Influenza Vaccination Associated with Reduced Risk of Major Adverse Cardiovascular Events: Meta-Analysis

With the goal of determining if seasonal influenza vaccination is associated with prevention of cardiovascular events, Canadian investigators conducted a systematic review and meta-analysis of randomized controlled trials (RCTs) available on MEDLINE (1947 – August 2013), EMBASE (1947 – August 2013) and the Cochrane Library Central Register of Controlled Trials (inception – August 2013) that examined major cardiovascular event experience in high-risk patients given influenza vaccine, placebo or no treatment. Analyses were stratified by subgroups of patients with and without a history of acute coronary syndrome (ACS) within one year of randomization.

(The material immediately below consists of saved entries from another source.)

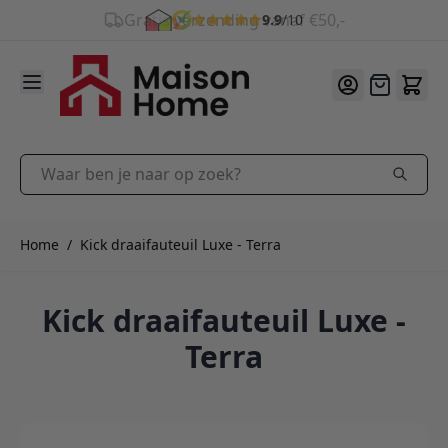
9.9
/10
Ga naar de inhoud
Offerte
Waar ben je naar op zoek?
Home
/
Kick draaifauteuil Luxe - Terra
Kick draaifauteuil Luxe -
Terra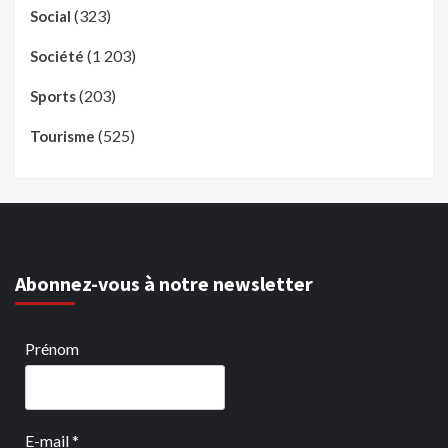
(323)
Social
(1 203)
Société
(203)
Sports
(525)
Tourisme
Abonnez-vous à notre newsletter
Prénom
E-mail
*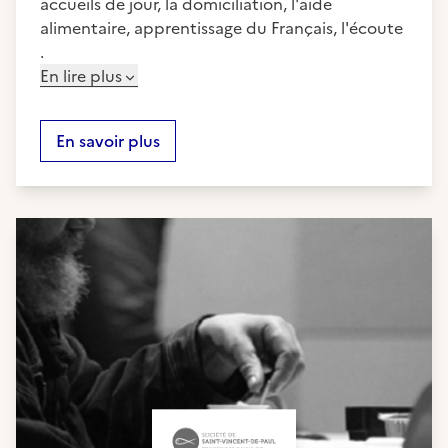
accueils de jour, la domiciliation, l'aide
alimentaire, apprentissage du Français, l'écoute
.
En lire plus
En savoir plus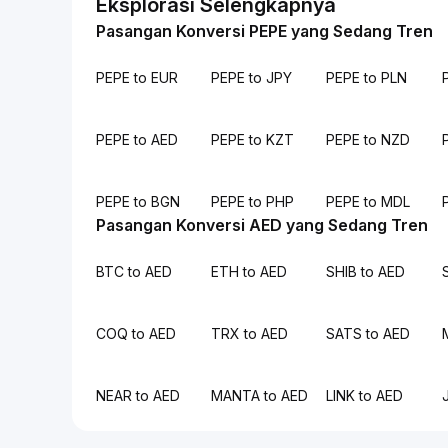
Eksplorasi Selengkapnya
Pasangan Konversi PEPE yang Sedang Tren
PEPE to EUR
PEPE to JPY
PEPE to PLN
PEPE to AED
PEPE to KZT
PEPE to NZD
PEPE to BGN
PEPE to PHP
PEPE to MDL
Pasangan Konversi AED yang Sedang Tren
BTC to AED
ETH to AED
SHIB to AED
COQ to AED
TRX to AED
SATS to AED
NEAR to AED
MANTA to AED
LINK to AED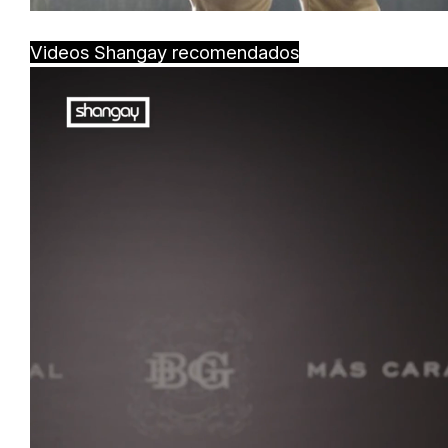
Videos Shangay recomendados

Five published and one unpublished RCTs of a total of 6,735 patients (mean age 67 years; 51.3 percent female; 36.2 percent with a cardiac history; mean follow-up time 7.9 months) were included in the meta-analysis. Influenza vaccine administration was associated with a lower risk of composite cardiovascular events (2.9 percent vs. 4.7 percent; RR 0.64; 95 percent CI, 0.48 – 0.86; P = 0.003) in the five published trials. A treatment interaction was detected between patients with (RR 0.45 [95 percent CI, 0.32 – 0.63]) and without (RR 0.94 [95 percent CI, 0.55 – 1.61]) recent ACS. Results remained similar with the addition of unpublished data.

The study authors concluded that the use of influenza vaccine was associated with a lower risk of major adverse cardiovascular events. The greatest treatment effect was seen among the highest-risk patients with more active coronary disease.

References

  1. Udell JA, Zawi R, Bhatt DL, et al. Association between influenza vaccination and cardiovascular outcomes in high-risk patients: a meta-analysis. JAMA 2013 Oct 23;310(16):1711-20.